Skip the Stones, go to Vegas

  

January 25, 2006

BY JIM DeROGATIS POP MUSIC CRITIC

Out of curiosity, I consulted an online travel service Tuesday. You and a loved one could take advantage of numerous package deals this Friday through Sunday, luxuriating at one of several four-star hotels in Las Vegas. Total cost for airfare and two nights at the Mandalay Bay Resort and Casino: $1,276.38; the MGM Grand: $1,229.25; the Hilton Las Vegas: $1,060.97.

Alternately, you could go to see the Rolling Stones tonight at the United Center during the second evening of their second lap through town on the Bigger Bang Tour; there are still plenty of seats available in the first tier off the floor. Total cost for two tickets, with Ticketmaster service charges and parking: $961.50.

That's 48 hours of fun in the now-Disneyfied Sin City for a little more cash than an hour and a half with the Stones. Granted, it will cost you some extra coin to see top-dollar Vegas entertainers like Elton John and Celine Dion. But there are plenty of free shows at clubs on the Strip, including a nostalgia revue called "Sixties Mania."

And a nostalgia revue was all that the Stones delivered at the United Center on Monday.

To be clear, the Stones weren't bad this time through. I would have welcomed bad, and absolutely embraced awful. A set that was sloppy or ragged might have been evidence that the musicians were improvising or trying some less familiar tunes, sweating and interacting with one another while reacting to their audience in the here and now.

The Stones were something worse. Mick Jagger, Keith Richards, Ron Wood, Charlie Watts and the hired help were proficient. Slick, well-oiled, streamlined and smoothly gliding on autopilot, they may as well have been pre-programmed animatronic dummies or holograms. Plug 'em in, hit play and watch 'em deliver "Jumping Jack Flash" for the 49th time this tour and the umpteenth time in their 44-year career. Whee!

The only indication that the band was aware of the current year came during the final tune of its 20-song performance, the obligatory set-closing "Satisfaction," which included a snippet of "Mustang Sally" in homage to the recently deceased Wilson Pickett. Otherwise, this was once again the lowest-common-denominator, ultra-predictable greatest-hits show, plus a few lackluster versions of the mediocre tunes from the last album, "A Bigger Bang."

There was still no "Sweet Neo Con," though, and don't expect to hear that one when the band plays the Super Bowl, either. The group's recent Bush-bashing anti-war ditty could offend somebody, somewhere, sometime, and rock's onetime baddest of the bad boys would never want to do that now. No, they are all about giving the people what they allegedly want.

That's the group's rationale for sticking to the same tired arena anthems: People expect to hear "It's Only Rock and Roll," "Start Me Up" and "Honky Tonk Women." Which people?
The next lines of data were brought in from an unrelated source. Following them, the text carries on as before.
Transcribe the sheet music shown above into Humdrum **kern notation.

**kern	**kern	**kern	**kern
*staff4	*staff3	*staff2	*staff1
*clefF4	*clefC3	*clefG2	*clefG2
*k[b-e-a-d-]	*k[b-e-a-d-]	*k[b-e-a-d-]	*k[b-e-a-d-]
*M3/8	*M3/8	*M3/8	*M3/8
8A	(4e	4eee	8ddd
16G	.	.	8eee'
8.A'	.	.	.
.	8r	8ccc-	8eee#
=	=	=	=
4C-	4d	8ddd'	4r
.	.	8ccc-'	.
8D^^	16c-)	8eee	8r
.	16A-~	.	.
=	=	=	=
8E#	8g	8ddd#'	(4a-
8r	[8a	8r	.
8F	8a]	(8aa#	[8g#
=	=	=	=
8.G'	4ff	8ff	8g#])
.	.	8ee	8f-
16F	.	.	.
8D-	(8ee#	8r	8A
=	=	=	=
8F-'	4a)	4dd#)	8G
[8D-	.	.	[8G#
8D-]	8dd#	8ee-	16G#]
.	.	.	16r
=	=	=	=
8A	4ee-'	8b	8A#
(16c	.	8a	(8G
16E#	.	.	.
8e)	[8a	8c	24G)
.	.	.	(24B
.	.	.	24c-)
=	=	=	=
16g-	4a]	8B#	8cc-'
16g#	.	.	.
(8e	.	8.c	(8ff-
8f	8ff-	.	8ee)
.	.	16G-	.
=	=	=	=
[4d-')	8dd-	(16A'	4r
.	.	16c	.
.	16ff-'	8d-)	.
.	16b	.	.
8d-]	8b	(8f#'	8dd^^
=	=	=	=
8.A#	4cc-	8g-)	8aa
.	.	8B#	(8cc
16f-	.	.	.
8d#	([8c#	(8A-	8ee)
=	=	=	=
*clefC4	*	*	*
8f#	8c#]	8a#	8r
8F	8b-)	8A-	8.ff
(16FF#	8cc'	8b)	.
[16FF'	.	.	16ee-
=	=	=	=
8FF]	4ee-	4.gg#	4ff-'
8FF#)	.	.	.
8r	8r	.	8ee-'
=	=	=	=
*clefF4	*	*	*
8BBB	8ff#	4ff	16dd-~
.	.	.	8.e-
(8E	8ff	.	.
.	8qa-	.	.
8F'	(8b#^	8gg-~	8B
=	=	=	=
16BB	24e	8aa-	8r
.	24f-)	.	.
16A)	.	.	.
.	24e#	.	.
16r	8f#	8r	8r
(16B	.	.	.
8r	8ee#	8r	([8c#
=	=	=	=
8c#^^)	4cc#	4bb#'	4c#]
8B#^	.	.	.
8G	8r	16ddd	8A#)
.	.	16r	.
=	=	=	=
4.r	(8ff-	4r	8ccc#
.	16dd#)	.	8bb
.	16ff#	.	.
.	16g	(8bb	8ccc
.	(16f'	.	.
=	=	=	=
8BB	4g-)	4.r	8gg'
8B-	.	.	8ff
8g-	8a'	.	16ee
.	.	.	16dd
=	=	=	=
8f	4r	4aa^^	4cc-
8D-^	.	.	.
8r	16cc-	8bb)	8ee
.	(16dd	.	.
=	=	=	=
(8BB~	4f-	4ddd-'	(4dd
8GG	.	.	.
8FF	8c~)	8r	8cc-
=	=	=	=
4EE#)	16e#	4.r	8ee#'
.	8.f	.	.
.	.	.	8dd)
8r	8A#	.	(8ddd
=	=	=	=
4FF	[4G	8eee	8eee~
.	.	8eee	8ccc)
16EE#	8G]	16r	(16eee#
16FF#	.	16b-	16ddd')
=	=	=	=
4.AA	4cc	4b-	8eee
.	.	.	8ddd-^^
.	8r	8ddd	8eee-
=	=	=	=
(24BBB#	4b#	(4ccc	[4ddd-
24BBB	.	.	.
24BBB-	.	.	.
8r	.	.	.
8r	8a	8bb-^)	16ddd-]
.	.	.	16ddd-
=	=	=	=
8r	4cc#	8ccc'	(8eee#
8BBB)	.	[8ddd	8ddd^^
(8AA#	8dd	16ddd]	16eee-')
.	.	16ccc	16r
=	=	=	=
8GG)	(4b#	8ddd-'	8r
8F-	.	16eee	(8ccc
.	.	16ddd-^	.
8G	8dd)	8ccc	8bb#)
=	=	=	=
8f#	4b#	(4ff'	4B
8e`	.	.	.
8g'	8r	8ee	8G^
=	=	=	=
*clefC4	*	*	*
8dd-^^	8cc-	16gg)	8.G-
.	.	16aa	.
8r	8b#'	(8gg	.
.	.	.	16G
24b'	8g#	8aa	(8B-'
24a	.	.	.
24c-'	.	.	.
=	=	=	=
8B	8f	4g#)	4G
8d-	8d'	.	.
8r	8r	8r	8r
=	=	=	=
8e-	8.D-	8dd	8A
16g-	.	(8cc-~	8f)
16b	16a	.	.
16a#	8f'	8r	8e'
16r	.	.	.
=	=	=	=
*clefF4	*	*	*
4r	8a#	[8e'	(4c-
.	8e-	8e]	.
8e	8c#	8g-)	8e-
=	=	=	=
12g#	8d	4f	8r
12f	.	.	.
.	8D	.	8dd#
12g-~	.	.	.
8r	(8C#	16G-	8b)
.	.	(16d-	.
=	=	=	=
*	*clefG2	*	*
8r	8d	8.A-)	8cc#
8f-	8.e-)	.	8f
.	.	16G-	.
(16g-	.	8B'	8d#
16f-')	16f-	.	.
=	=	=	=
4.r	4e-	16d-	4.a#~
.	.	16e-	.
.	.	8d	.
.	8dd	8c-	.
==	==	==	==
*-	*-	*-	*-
Why, the most casual of Stones fans, the folks who own "Hot Rocks" but nothing else, and who just want to see these rock icons once before one of them dies.

In 2005 the band grossed more than any other touring group -- almost $168 million -- playing to these people in the stadiums on the first leg of the Bigger Bang Tour.

But the Stones have one of the richest catalogs in rock history, and even if we accept that they must pander in the stadiums, this was their second visit to this market, and they were playing a more intimate venue -- if you can call a place with 25,000 seats intimate. Nevertheless, they coasted through 11 of the same songs they gave us at the 61,500-seat Soldier Field last September, with only one surprise -- a tender reading of "As Tears Go By" powered by Richards' acoustic 12-string -- among the nine "new" songs.

Is it really too much to ask that, for these prices, the Stones play a show for their most devoted fans, those of us who've burned through three or four copies of "Exile on Main Street" and "Let It Bleed" and seen them do this or a very similar set a dozen times before? To challenge themselves and their listeners just a bit with the sort of surprises they unleashed and the risks they took at the 4,800-seat Aragon in September 2002?

Some folks think that's an unreasonable request, and I argued with one of them Tuesday morning during a call-in radio show. A diehard Stones fan, Camille from Schaumburg, said she's seen the band 90 times and listed "Exile" as her favorite album ever. Though she would welcome a richer set list, she still loves this band, and she begged me not to use the word "pathetic" to describe it in this review.

OK, Camille: The Stones weren't pathetic. We fans were, for allowing this once-great group to go through the motions with a glitzy Vegas road show instead of making it clear that we expect more for ticket prices nearing the amount of a mortgage payment. But maybe, just maybe, some of us are starting to get frustrated with such mediocrity.